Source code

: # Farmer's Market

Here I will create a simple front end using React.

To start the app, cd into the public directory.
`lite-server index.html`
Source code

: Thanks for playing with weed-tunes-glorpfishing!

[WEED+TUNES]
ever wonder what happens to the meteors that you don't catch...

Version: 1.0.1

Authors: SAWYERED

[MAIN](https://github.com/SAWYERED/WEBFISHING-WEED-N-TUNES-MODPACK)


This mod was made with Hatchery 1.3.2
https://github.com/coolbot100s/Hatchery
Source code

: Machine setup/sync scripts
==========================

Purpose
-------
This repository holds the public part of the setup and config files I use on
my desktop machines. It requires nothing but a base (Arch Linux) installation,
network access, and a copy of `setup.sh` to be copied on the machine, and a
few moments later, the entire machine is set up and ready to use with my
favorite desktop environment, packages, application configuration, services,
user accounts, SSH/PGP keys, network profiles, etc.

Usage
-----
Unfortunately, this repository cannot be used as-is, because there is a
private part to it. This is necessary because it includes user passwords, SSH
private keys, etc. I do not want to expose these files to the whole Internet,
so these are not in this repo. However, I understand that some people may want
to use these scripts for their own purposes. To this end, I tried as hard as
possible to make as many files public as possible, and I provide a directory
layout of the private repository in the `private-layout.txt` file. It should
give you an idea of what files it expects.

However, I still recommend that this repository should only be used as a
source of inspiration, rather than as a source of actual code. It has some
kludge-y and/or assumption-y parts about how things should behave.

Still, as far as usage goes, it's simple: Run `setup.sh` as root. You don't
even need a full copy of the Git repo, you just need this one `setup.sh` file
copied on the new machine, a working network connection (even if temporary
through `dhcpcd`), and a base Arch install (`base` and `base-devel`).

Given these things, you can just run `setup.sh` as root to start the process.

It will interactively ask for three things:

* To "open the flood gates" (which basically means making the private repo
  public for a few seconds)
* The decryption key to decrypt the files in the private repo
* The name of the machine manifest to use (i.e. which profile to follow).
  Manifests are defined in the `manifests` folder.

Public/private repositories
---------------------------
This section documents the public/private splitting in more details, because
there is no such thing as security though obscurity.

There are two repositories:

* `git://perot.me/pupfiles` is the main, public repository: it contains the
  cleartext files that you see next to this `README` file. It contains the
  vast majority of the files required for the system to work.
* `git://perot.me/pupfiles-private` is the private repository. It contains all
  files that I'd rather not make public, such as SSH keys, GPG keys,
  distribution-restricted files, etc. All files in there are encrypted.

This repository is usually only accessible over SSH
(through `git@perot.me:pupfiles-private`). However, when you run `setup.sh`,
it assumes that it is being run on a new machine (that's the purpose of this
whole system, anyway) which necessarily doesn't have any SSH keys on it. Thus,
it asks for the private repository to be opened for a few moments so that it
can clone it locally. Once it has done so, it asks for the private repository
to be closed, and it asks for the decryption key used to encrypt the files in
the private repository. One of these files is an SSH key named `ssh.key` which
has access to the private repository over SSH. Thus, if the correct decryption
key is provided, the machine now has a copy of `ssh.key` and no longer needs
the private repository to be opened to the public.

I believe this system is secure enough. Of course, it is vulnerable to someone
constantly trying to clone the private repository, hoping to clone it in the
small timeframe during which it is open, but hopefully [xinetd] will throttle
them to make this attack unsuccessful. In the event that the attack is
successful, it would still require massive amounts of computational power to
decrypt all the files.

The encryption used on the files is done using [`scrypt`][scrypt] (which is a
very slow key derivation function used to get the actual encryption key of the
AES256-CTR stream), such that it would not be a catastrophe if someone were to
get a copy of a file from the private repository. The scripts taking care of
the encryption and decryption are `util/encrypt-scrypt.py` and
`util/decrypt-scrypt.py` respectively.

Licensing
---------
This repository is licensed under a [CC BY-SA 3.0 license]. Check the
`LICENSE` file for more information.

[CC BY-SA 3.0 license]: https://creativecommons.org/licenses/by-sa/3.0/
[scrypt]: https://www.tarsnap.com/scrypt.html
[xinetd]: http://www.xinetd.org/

What you need to do —
Repeat the whole listing verbatim.

Reply to the exercise —
Source code

: # Farmer's Market

Here I will create a simple front end using React.

To start the app, cd into the public directory.
`lite-server index.html`
Source code

: Thanks for playing with weed-tunes-glorpfishing!

[WEED+TUNES]
ever wonder what happens to the meteors that you don't catch...

Version: 1.0.1

Authors: SAWYERED

[MAIN](https://github.com/SAWYERED/WEBFISHING-WEED-N-TUNES-MODPACK)


This mod was made with Hatchery 1.3.2
https://github.com/coolbot100s/Hatchery
Source code

: Machine setup/sync scripts
==========================

Purpose
-------
This repository holds the public part of the setup and config files I use on
my desktop machines. It requires nothing but a base (Arch Linux) installation,
network access, and a copy of `setup.sh` to be copied on the machine, and a
few moments later, the entire machine is set up and ready to use with my
favorite desktop environment, packages, application configuration, services,
user accounts, SSH/PGP keys, network profiles, etc.

Usage
-----
Unfortunately, this repository cannot be used as-is, because there is a
private part to it. This is necessary because it includes user passwords, SSH
private keys, etc. I do not want to expose these files to the whole Internet,
so these are not in this repo. However, I understand that some people may want
to use these scripts for their own purposes. To this end, I tried as hard as
possible to make as many files public as possible, and I provide a directory
layout of the private repository in the `private-layout.txt` file. It should
give you an idea of what files it expects.

However, I still recommend that this repository should only be used as a
source of inspiration, rather than as a source of actual code. It has some
kludge-y and/or assumption-y parts about how things should behave.

Still, as far as usage goes, it's simple: Run `setup.sh` as root. You don't
even need a full copy of the Git repo, you just need this one `setup.sh` file
copied on the new machine, a working network connection (even if temporary
through `dhcpcd`), and a base Arch install (`base` and `base-devel`).

Given these things, you can just run `setup.sh` as root to start the process.

It will interactively ask for three things:

* To "open the flood gates" (which basically means making the private repo
  public for a few seconds)
* The decryption key to decrypt the files in the private repo
* The name of the machine manifest to use (i.e. which profile to follow).
  Manifests are defined in the `manifests` folder.

Public/private repositories
---------------------------
This section documents the public/private splitting in more details, because
there is no such thing as security though obscurity.

There are two repositories:

* `git://perot.me/pupfiles` is the main, public repository: it contains the
  cleartext files that you see next to this `README` file. It contains the
  vast majority of the files required for the system to work.
* `git://perot.me/pupfiles-private` is the private repository. It contains all
  files that I'd rather not make public, such as SSH keys, GPG keys,
  distribution-restricted files, etc. All files in there are encrypted.

This repository is usually only accessible over SSH
(through `git@perot.me:pupfiles-private`). However, when you run `setup.sh`,
it assumes that it is being run on a new machine (that's the purpose of this
whole system, anyway) which necessarily doesn't have any SSH keys on it. Thus,
it asks for the private repository to be opened for a few moments so that it
can clone it locally. Once it has done so, it asks for the private repository
to be closed, and it asks for the decryption key used to encrypt the files in
the private repository. One of these files is an SSH key named `ssh.key` which
has access to the private repository over SSH. Thus, if the correct decryption
key is provided, the machine now has a copy of `ssh.key` and no longer needs
the private repository to be opened to the public.

I believe this system is secure enough. Of course, it is vulnerable to someone
constantly trying to clone the private repository, hoping to clone it in the
small timeframe during which it is open, but hopefully [xinetd] will throttle
them to make this attack unsuccessful. In the event that the attack is
successful, it would still require massive amounts of computational power to
decrypt all the files.

The encryption used on the files is done using [`scrypt`][scrypt] (which is a
very slow key derivation function used to get the actual encryption key of the
AES256-CTR stream), such that it would not be a catastrophe if someone were to
get a copy of a file from the private repository. The scripts taking care of
the encryption and decryption are `util/encrypt-scrypt.py` and
`util/decrypt-scrypt.py` respectively.

Licensing
---------
This repository is licensed under a [CC BY-SA 3.0 license]. Check the
`LICENSE` file for more information.

[CC BY-SA 3.0 license]: https://creativecommons.org/licenses/by-sa/3.0/
[scrypt]: https://www.tarsnap.com/scrypt.html
[xinetd]: http://www.xinetd.org/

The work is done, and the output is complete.